BEGIN EXERCISE TEXT

I think this is probably only one factor at play here, and who really knows to what degree, but it's certainly more of a factor than marketing pablum about Elon being a futurist deeply concerned with the optimal future of humanity or whatever.


None of my questions have been addressed, so I'm guessing you are pretty deep into your theory. I do wonder whether there is any piece of evidence or logical thinking through probabilities/incentives that would alter your theory of "Elon Musk buys Twitter to curry favor from Trump & the Republican party"?

Would the fact that Tesla mostly just donates to Democrats alter anything [1]?

Or that Elon Musk makes more personal donations to Democratic politicians [2]?

I'm guessing not. I'm guessing you'll ignore this and see that he and his companies donated some money to Republicans (even though he gives more to Democrats) and that therefore means he's a diehard Republican who is driven to look out for the party.

Have a nice day!

[1] https://www.opensecrets.org/orgs/totals?cycle=A&id=D00005751...

END EXERCISE TEXT
BEGIN DATASET CONTENT

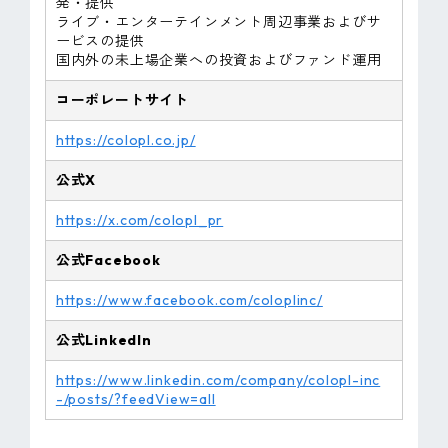
発・提供
ライブ・エンターテインメント周辺事業およびサ
ービスの提供
国内外の未上場企業への投資およびファンド運用
コーポレートサイト
https://colopl.co.jp/
公式X
https://x.com/colopl_pr
公式Facebook
https://www.facebook.com/coloplinc/
公式LinkedIn
https://www.linkedin.com/company/colopl-inc
-/posts/?feedView=all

END DATASET CONTENT

EXERCISE 1 -> In the comment about Elon Musk buying Twitter, which politicians does Musk make more personal donations to?
EXERCISE 2 -> Rewrite the part of the comment about Elon Musk buying Twitter that opens with "Would the fact" and closes with "for the party.", replacing "diehard" with "loyal".
EXERCISE 3 -> Extend the comment about Elon Musk buying Twitter from the point where it stops.
You won't need the records for this.

TASK RESPONSE 1 -> Democratic politicians.

TASK RESPONSE 2 ->
Would the fact that Tesla mostly just donates to Democrats alter anything [1]?

Or that Elon Musk makes more personal donations to Democratic politicians [2]?

I'm guessing not. I'm guessing you'll ignore this and see that he and his companies donated some money to Republicans (even though he gives more to Democrats) and that therefore means he's a loyal Republican who is driven to look out for the party.

TASK RESPONSE 3 ->
[2] https://www.opensecrets.org/donor-lookup/results?name=elon+m...


That he also donates to Democrats does not seem at all fatal to my speculation, as many avowedly right-wing (in the economic sense), anti-labor, anti-regulation businessmen donate freely to both parties. You seem to have some very confused notions about U.S. politics and political economy more generally.


Got it. So to sum it up:

Elon Musk, who:

-Is CEO of an electric car company and produces solar panels to help mitigate climate change

-Donates mostly to Democrats personally and through his companies

-Did not donate to Donald Trump, and said "I feel a bit stronger that he is probably not the right guy. He doesn't seem to have the sort of character that reflects well on the United States."

-Was fined by the SEC when Trump & the Republican party were in power in 2018

-In June 2017, announced that he would be leaving Trump's business advisory council in protest of the president's pulling the U.S. out of the Paris climate agreement. "Climate change is real. Leaving Paris is not good for America or the world,"

-Has a net worth of nearly 300 billion dollars

-------------------------------------------------

Wants to buy Twitter for $43 billion, because:

-It'll curry favor from Trump and the Republican party

-And if elected, Trump/the Republican party will make it so the SEC is easier on him (even though they were in power when he did get fined before)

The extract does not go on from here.